## Aim of the exercise
Retype the data in its entirety, with no word changed.

[Data excerpts]
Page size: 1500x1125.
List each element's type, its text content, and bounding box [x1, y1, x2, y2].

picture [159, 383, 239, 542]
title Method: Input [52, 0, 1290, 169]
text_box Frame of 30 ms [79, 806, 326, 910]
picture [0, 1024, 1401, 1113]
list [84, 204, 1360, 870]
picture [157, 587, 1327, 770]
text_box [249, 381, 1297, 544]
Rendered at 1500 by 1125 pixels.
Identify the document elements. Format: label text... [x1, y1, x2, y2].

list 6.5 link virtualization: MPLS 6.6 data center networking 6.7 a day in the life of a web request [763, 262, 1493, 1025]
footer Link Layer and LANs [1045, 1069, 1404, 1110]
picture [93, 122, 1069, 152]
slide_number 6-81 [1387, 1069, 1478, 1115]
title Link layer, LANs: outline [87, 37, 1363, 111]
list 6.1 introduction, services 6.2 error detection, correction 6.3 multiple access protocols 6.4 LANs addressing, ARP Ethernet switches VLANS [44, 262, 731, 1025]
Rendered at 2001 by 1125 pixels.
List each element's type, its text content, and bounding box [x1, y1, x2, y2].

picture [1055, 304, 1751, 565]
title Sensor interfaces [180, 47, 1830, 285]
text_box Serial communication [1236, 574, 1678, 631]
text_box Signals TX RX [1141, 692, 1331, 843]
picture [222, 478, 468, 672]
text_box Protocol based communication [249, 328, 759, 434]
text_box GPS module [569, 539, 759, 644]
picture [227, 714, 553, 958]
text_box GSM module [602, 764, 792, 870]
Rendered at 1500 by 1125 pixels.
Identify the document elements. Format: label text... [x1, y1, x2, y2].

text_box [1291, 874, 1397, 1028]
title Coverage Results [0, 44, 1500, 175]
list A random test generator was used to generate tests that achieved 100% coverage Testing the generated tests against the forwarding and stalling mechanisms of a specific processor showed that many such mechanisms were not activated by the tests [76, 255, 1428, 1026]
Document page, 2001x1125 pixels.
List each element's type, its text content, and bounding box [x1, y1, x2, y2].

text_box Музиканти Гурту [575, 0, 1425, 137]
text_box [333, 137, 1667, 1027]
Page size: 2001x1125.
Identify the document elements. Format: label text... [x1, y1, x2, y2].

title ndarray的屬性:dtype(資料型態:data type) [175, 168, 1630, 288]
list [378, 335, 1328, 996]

## Result for this exercise
Page size: 1500x1125.
List each element's type, its text content, and bounding box [x1, y1, x2, y2].

picture [159, 383, 239, 542]
title Method: Input [52, 0, 1290, 169]
text_box Frame of 30 ms [79, 806, 326, 910]
picture [0, 1024, 1401, 1113]
list [84, 204, 1360, 870]
picture [157, 587, 1327, 770]
text_box [249, 381, 1297, 544]
Rendered at 1500 by 1125 pixels.
Identify the document elements. Format: label text... [x1, y1, x2, y2].

list 6.5 link virtualization: MPLS 6.6 data center networking 6.7 a day in the life of a web request [763, 262, 1493, 1025]
footer Link Layer and LANs [1045, 1069, 1404, 1110]
picture [93, 122, 1069, 152]
slide_number 6-81 [1387, 1069, 1478, 1115]
title Link layer, LANs: outline [87, 37, 1363, 111]
list 6.1 introduction, services 6.2 error detection, correction 6.3 multiple access protocols 6.4 LANs addressing, ARP Ethernet switches VLANS [44, 262, 731, 1025]
Rendered at 2001 by 1125 pixels.
List each element's type, its text content, and bounding box [x1, y1, x2, y2].

picture [1055, 304, 1751, 565]
title Sensor interfaces [180, 47, 1830, 285]
text_box Serial communication [1236, 574, 1678, 631]
text_box Signals TX RX [1141, 692, 1331, 843]
picture [222, 478, 468, 672]
text_box Protocol based communication [249, 328, 759, 434]
text_box GPS module [569, 539, 759, 644]
picture [227, 714, 553, 958]
text_box GSM module [602, 764, 792, 870]
Rendered at 1500 by 1125 pixels.
Identify the document elements. Format: label text... [x1, y1, x2, y2].

text_box [1291, 874, 1397, 1028]
title Coverage Results [0, 44, 1500, 175]
list A random test generator was used to generate tests that achieved 100% coverage Testing the generated tests against the forwarding and stalling mechanisms of a specific processor showed that many such mechanisms were not activated by the tests [76, 255, 1428, 1026]
Document page, 2001x1125 pixels.
List each element's type, its text content, and bounding box [x1, y1, x2, y2].

text_box Музиканти Гурту [575, 0, 1425, 137]
text_box [333, 137, 1667, 1027]
Page size: 2001x1125.
Identify the document elements. Format: label text... [x1, y1, x2, y2].

title ndarray的屬性:dtype(資料型態:data type) [175, 168, 1630, 288]
list [378, 335, 1328, 996]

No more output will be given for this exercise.